→ EXERCISE: In the cyber espionage article, rewrite the passage from "According to a report" to "on government networks.", replacing "every year" with "annually".

→ SELECTED EXCERPT:
Cyber Espionage: What the five Chinese officials did and how to protect your organization
by Mike Bailey
Attorney General Eric Holder's announced the indictment of five Chinese officials for computer crimes against corporations including Alcoa, U.S. Steel, Westinghouse, Allegheny Technologies, United Steelworkers International Union, and SolarWorld sent shock waves through the world. Previously there have been numerous allegations of Chinese hackers attacking U.S. corporations, including the New York Times, Google, and many others. But this is the first time that the United States has taken such a bold stance against China's hackers. Beyond political implications, the issue of cyber espionage is just one on the growing list of cyber threats faced by corporations every day.
What does cyber espionage look like?
Cyber espionage is much simpler than the name would imply. It doesn't necessarily include a collection of screens spewing green numbers. It typically involves techniques that are well-known and documented.
According to an article by the Pittsburgh Business Times the attack on U.S. Steel, part of the indictments of the five Chinese officials, originated in a specific type of email phishing attack.:
"That's exactly the situation faced by about 20 U.S. Steel Corp. employees who received an email in early 2010 from the then-CEO John Surma. But that email wasn't from Surma at all. It was instead the vanguard of a sophisticated cyber attack by a group of tech-savvy Chinese military officers bent on gaining access to U.S. Steel's computer systems, according to a federal indictment released Monday.
At least one, and possibly several, U.S. Steel (NYSE: X) employees fell for the trap, allowing the hackers to install malware that helped them gain access to the steelmaker's system.
That's a technique called spearphishing, where specific people — usually at a company — are targeted in an attempt to gain access to a computer system."
Cyber espionage in this case is nothing more than a Nigerian prince with some targeting from social networks and a new identity. Yet companies worldwide keep suffering these types of attacks by not training their end users of the warning signals and safe behaviors to protect themselves and their employer.
What are the economic costs of cyber threats?
According to a report released by the Center for Strategic and International Studies, United States corporations lose $100 billion every year due to cyber-espionage. This doesn't include the loss of intellectual property and data breaches, which is estimated to have a $1 trillion effect on the global economy. The U.S. Cyber Command says there are 6 million attacks a day just on government networks.
Beyond the direct economic costs mentioned above, firms need to consider the indirect costs of having a competitive advantage over their competitors. The allegations by the Attorney General is that these cyber breaches by Chinese hackers are for the benefit of Chinese state-owned companies, and there appears to be truth behind that statement. According to an article from the Pittsburgh Post-Gazette about the indictment:
"In 2007, Westinghouse signed contracts with a Chinese government-owned company for the construction and operation of four nuclear reactors, according to the indictment. Unit 61398 then stole specifications that would allow the Chinese to build similar plants without any of the research costs incurred by Westinghouse, prosecutors allege. "In total, between in or about 2010 and in or about 2012, members of the conspiracy stole at least 1.4 gigabytes of data, the equivalent of roughly 700,000 pages of email messages and attachments, from Westinghouse's computers," the indictment said. In 2010, the defendants accessed U.S. Steel's computers while the Downtown-based steelmaker was engaged in anti-dumping litigation involving seamless steel pipes that Chinese firms were selling to the U.S. at unfair prices, investigators alleged."

→ SUPPLIED INFORMATION:
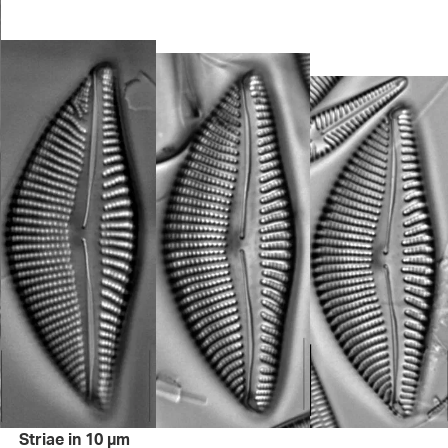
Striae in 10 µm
--
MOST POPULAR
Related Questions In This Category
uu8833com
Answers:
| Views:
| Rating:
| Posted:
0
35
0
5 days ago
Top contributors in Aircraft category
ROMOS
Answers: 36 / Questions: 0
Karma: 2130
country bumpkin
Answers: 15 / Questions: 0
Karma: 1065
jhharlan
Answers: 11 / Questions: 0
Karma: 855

→ TASK RESULT:
According to a report released by the Center for Strategic and International Studies, United States corporations lose $100 billion annually due to cyber-espionage. This doesn't include the loss of intellectual property and data breaches, which is estimated to have a $1 trillion effect on the global economy. The U.S. Cyber Command says there are 6 million attacks a day just on government networks.